Agence France-Presse, Thailand has decided to develop and produce rockets and missiles in a radical shift towards building an indigenous defense industry, Jane’s Defence Weekly reported April 12.
The specialist publication said the program would lift Thailand beyond its current capacity for producing explosives, ammunition and small arms under license as well as modernizing and repairing aircraft and armored vehicles.
Citing an internal Thai defense ministry document, Jane’s said Thailand will start by developing a multiple-launch rocket with a range of 48 miles.
There is already a project underway to develop a 160 millimeter MLR with a 40-kilometer range, it said.
Other projects include a “strategic rocket with turbojet engine guided by global position system and inertial navigation system,” it added.
Such a rocket is significant because it implies efforts to develop a surface-to-surface missile with a range at the upper limit of the voluntary Missile Technology Control Regime.
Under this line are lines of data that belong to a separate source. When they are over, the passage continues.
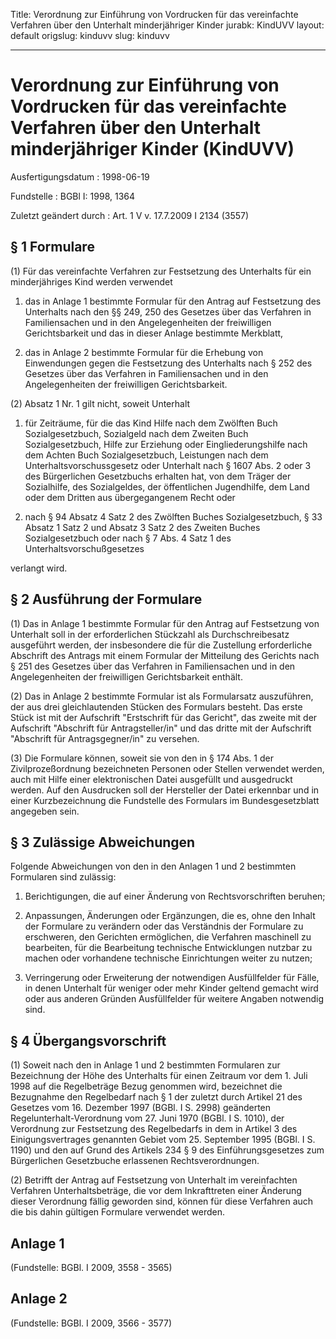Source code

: Title: Verordnung zur Einführung von Vordrucken für das vereinfachte Verfahren über
  den Unterhalt minderjähriger Kinder
jurabk: KindUVV
layout: default
origslug: kinduvv
slug: kinduvv

---

# Verordnung zur Einführung von Vordrucken für das vereinfachte Verfahren über den Unterhalt minderjähriger Kinder (KindUVV)

Ausfertigungsdatum
:   1998-06-19

Fundstelle
:   BGBl I: 1998, 1364

Zuletzt geändert durch
:   Art. 1 V v. 17.7.2009 I 2134 (3557)


## § 1 Formulare

(1) Für das vereinfachte Verfahren zur Festsetzung des Unterhalts für
ein minderjähriges Kind werden verwendet

1.  das in Anlage 1 bestimmte Formular für den Antrag auf Festsetzung des
    Unterhalts nach den §§ 249, 250 des Gesetzes über das Verfahren in
    Familiensachen und in den Angelegenheiten der freiwilligen
    Gerichtsbarkeit und das in dieser Anlage bestimmte Merkblatt,


2.  das in Anlage 2 bestimmte Formular für die Erhebung von Einwendungen
    gegen die Festsetzung des Unterhalts nach § 252 des Gesetzes über das
    Verfahren in Familiensachen und in den Angelegenheiten der
    freiwilligen Gerichtsbarkeit.




(2) Absatz 1 Nr. 1 gilt nicht, soweit Unterhalt

1.  für Zeiträume, für die das Kind Hilfe nach dem Zwölften Buch
    Sozialgesetzbuch, Sozialgeld nach dem Zweiten Buch Sozialgesetzbuch,
    Hilfe zur Erziehung oder Eingliederungshilfe nach dem Achten Buch
    Sozialgesetzbuch, Leistungen nach dem Unterhaltsvorschussgesetz oder
    Unterhalt nach § 1607 Abs. 2 oder 3 des Bürgerlichen Gesetzbuchs
    erhalten hat, von dem Träger der Sozialhilfe, des Sozialgeldes, der
    öffentlichen Jugendhilfe, dem Land oder dem Dritten aus übergegangenem
    Recht oder


2.  nach § 94 Absatz 4 Satz 2 des Zwölften Buches Sozialgesetzbuch, § 33
    Absatz 1 Satz 2 und Absatz 3 Satz 2 des Zweiten Buches
    Sozialgesetzbuch oder nach § 7 Abs. 4 Satz 1 des
    Unterhaltsvorschußgesetzes



verlangt wird.


## § 2 Ausführung der Formulare

(1) Das in Anlage 1 bestimmte Formular für den Antrag auf Festsetzung
von Unterhalt soll in der erforderlichen Stückzahl als
Durchschreibesatz ausgeführt werden, der insbesondere die für die
Zustellung erforderliche Abschrift des Antrags mit einem Formular der
Mitteilung des Gerichts nach § 251 des Gesetzes über das Verfahren in
Familiensachen und in den Angelegenheiten der freiwilligen
Gerichtsbarkeit enthält.

(2) Das in Anlage 2 bestimmte Formular ist als Formularsatz
auszuführen, der aus drei gleichlautenden Stücken des Formulars
besteht. Das erste Stück ist mit der Aufschrift "Erstschrift für das
Gericht", das zweite mit der Aufschrift "Abschrift für
Antragsteller/in" und das dritte mit der Aufschrift "Abschrift für
Antragsgegner/in" zu versehen.

(3) Die Formulare können, soweit sie von den in § 174 Abs. 1 der
Zivilprozeßordnung bezeichneten Personen oder Stellen verwendet
werden, auch mit Hilfe einer elektronischen Datei ausgefüllt und
ausgedruckt werden. Auf den Ausdrucken soll der Hersteller der Datei
erkennbar und in einer Kurzbezeichnung die Fundstelle des Formulars im
Bundesgesetzblatt angegeben sein.


## § 3 Zulässige Abweichungen

Folgende Abweichungen von den in den Anlagen 1 und 2 bestimmten
Formularen sind zulässig:

1.  Berichtigungen, die auf einer Änderung von Rechtsvorschriften beruhen;


2.  Anpassungen, Änderungen oder Ergänzungen, die es, ohne den Inhalt der
    Formulare zu verändern oder das Verständnis der Formulare zu
    erschweren, den Gerichten ermöglichen, die Verfahren maschinell zu
    bearbeiten, für die Bearbeitung technische Entwicklungen nutzbar zu
    machen oder vorhandene technische Einrichtungen weiter zu nutzen;


3.  Verringerung oder Erweiterung der notwendigen Ausfüllfelder für Fälle,
    in denen Unterhalt für weniger oder mehr Kinder geltend gemacht wird
    oder aus anderen Gründen Ausfüllfelder für weitere Angaben notwendig
    sind.





## § 4 Übergangsvorschrift

(1) Soweit nach den in Anlage 1 und 2 bestimmten Formularen zur
Bezeichnung der Höhe des Unterhalts für einen Zeitraum vor dem 1. Juli
1998 auf die Regelbeträge Bezug genommen wird, bezeichnet die
Bezugnahme den Regelbedarf nach § 1 der zuletzt durch Artikel 21 des
Gesetzes vom 16. Dezember 1997 (BGBl. I S. 2998) geänderten
Regelunterhalt-Verordnung vom 27. Juni 1970 (BGBl. I S. 1010), der
Verordnung zur Festsetzung des Regelbedarfs in dem in Artikel 3 des
Einigungsvertrages genannten Gebiet vom 25. September 1995 (BGBl. I S.
1190) und den auf Grund des Artikels 234 § 9 des Einführungsgesetzes
zum Bürgerlichen Gesetzbuche erlassenen Rechtsverordnungen.

(2) Betrifft der Antrag auf Festsetzung von Unterhalt im vereinfachten
Verfahren Unterhaltsbeträge, die vor dem Inkrafttreten einer Änderung
dieser Verordnung fällig geworden sind, können für diese Verfahren
auch die bis dahin gültigen Formulare verwendet werden.


## Anlage 1

(Fundstelle: BGBl. I 2009, 3558 - 3565)









## Anlage 2

(Fundstelle: BGBl. I 2009, 3566 - 3577)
The MTCR, a global disarmament group involving the U.S. and 33 other members, was established in 1987 to control exports of missiles which can deliver weapons of mass destruction.
The Thai armed forces do not currently have any surface-to-surface missiles in their inventory, it added.
The ministry document says funding pressures on the defense budget and encouragement by unspecified sectors for greater self-sufficiency is driving the new program.
Thailand’s King Bhumipol Adulyadej, who enjoys strong support from the armed forces which overthrew the Thai government in a bloodless coup last September, has called for a “sufficiency economy,” the weekly said.
Jane’s added that the new research and development program was launched before the coup but gained formal approval when it was submitted to the country’s Defence Council about a month afterwards.